At this, those who heard began to go away one at a time, the older ones first, until only Jesus was left, with the woman still standing there. Jesus straightened up and asked her, “Woman, where are they? Has no one condemned you?”

 “No one, sir,” she said.

But Jesus didn’t stop at responding to the question about the Law, he also looked at the woman, left behind by her accusers, and asked a most redundant question … “where are they? Has no one condemned you?”

“Then neither do I condemn you,” Jesus declared. “Go now and leave your life of sin.”

And so he gives her freedom (I don’t condemn you), and advice that is always pertinent after a sin has been discovered … leave your life of sin. Because “sorry is not enough, sometimes you actually have to change” (unknown).
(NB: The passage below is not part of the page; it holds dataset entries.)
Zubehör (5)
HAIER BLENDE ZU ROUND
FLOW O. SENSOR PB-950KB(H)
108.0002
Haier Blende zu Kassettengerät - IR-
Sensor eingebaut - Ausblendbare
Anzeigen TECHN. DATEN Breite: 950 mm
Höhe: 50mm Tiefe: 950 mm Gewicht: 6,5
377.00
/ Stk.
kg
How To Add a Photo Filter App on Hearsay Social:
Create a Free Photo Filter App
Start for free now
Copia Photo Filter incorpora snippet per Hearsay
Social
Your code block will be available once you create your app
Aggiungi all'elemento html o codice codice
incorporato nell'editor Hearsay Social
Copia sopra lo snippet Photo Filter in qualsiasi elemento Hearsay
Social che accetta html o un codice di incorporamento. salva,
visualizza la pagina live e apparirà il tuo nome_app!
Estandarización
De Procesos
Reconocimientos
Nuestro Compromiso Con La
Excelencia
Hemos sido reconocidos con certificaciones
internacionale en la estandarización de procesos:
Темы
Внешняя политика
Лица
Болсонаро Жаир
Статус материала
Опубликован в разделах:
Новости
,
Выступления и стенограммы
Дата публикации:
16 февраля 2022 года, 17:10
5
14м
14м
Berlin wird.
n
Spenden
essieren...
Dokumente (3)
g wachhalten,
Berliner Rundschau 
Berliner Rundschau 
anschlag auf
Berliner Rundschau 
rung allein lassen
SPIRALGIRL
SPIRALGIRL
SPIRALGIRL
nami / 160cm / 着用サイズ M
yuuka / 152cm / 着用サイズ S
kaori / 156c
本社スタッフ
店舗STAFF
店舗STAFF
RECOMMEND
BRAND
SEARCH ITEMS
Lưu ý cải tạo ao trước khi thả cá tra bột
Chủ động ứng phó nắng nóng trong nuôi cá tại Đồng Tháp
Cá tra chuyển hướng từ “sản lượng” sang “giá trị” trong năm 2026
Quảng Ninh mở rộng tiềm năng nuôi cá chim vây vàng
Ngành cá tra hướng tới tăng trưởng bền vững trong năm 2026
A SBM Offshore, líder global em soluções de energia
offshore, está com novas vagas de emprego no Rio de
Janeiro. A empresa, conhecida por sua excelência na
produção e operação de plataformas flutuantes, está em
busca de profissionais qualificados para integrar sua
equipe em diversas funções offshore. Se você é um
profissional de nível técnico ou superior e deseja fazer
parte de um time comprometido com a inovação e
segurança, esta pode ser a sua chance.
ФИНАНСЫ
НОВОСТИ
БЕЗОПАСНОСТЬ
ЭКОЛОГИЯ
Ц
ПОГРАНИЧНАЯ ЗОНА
We can all be like the Pharisees and teachers of the Law, reminding people of their sin, shaming others who have done wrong. I certainly have sat in the seat of the judgement of others … and I have great callouses on my back end for sitting in such a seat of arrogance. I have callouses on my hands for holding the stones so tightly.

But, Paul reminds us in Romans (3:23)

“all have sinned and fall short of the glory of God”

His words are like a thorn in our side … or they should be! He reminds us that we judge, not as Christ judges, for we judge the sins of others while bathing in our own.

Paul previously reminds us, earlier in that passage (Romans 3:10) that,

“there is no one righteous, not even one”

Sin is the burden of our human condition. It is indiscriminate of who it will afflict, for it afflicts us all.

There is no one who can erase their own sin, there is no person who can eliminate the sin of another … except Christ.

The Matthew Henry Commentary says of this passage, and of God’s view of sin:

“It is plain that he hates sin, when nothing less than the blood of Christ would satisfy for it. And it would not agree with his justice to demand the debt, when the Surety has paid it, and he has accepted that payment in full satisfaction.”

And, in the words of the hymn, Jesus Paid it All, all to HIM I owe.